◆ Source text
******
Your work is based on these assumptions! Which means that your work can suffer if:

an assumption’s not true
it not being true impacts your work
you don’t know that it’s not true
you don’t know that it impacts your work

It’s good to defend ourselves against these. The first step is to identify assumptions you’ve already made about your data.

Discussion

Challenge: identifying assumptions

Take 5 minutes to list out as many assumptions as you can about the EIA 923 Puerto Rico data (pr_gen_fuel_monthly.parquet) in the data directory.

Please put them in the shared Google doc that your instructor prepared for you. This will serve as a foundation for future challenges in this lesson.

The goal is to get past the obvious ones and start thinking of some un-obvious assumptions - no need to limit yourself to ‘realistic’ ones at this stage.

Some prompts to get you started:

what problems have you run into in previous datasets?
if you were here for the data exploration episode, what are some things you learned about the data then?
how can I build on others’ suggestions in the doc?

When we return, we’ll talk about which things worked.
******
◆ Recorded data

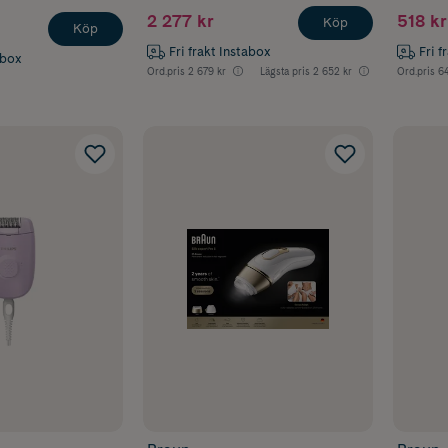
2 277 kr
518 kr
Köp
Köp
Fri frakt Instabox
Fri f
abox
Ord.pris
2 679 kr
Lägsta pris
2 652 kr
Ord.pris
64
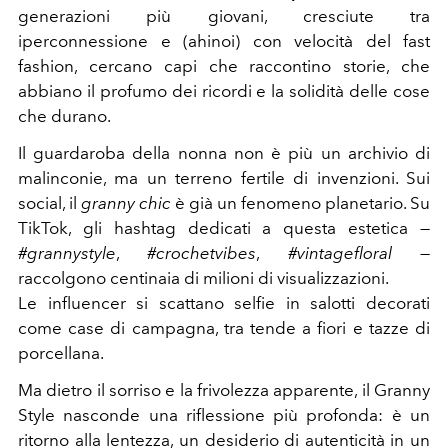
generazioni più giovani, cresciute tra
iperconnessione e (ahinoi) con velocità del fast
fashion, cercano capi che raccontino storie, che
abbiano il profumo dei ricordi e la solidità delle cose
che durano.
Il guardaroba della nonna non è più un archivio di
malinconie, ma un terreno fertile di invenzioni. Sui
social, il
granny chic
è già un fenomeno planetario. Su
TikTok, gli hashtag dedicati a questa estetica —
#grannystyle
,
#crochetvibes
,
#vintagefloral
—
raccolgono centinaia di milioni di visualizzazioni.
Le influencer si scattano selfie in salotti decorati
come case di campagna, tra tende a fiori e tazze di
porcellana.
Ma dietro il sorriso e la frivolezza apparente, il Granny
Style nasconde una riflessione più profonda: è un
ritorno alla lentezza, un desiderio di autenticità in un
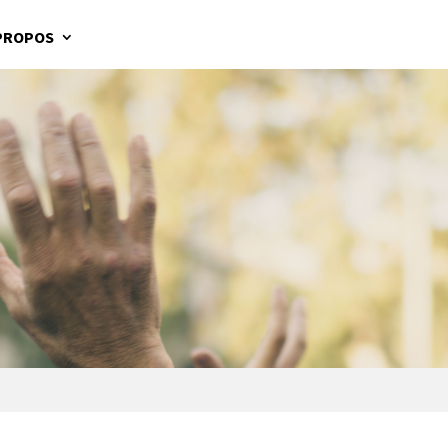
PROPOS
******
◆ Tasks for this exercise
[a] Reproduce the passage on data assumptions word for word, starting at the words "Take 5 minutes" and ending after "at this stage.".
[b] According to the passage on data assumptions, why should the assumptions from the challenge be put in the shared document?

◆ Task results
[a]
Take 5 minutes to list out as many assumptions as you can about the EIA 923 Puerto Rico data (pr_gen_fuel_monthly.parquet) in the data directory.

Please put them in the shared Google doc that your instructor prepared for you. This will serve as a foundation for future challenges in this lesson.

The goal is to get past the obvious ones and start thinking of some un-obvious assumptions - no need to limit yourself to ‘realistic’ ones at this stage.

[b] The listed assumptions in the shared document will serve as a foundation for future challenges in the lesson.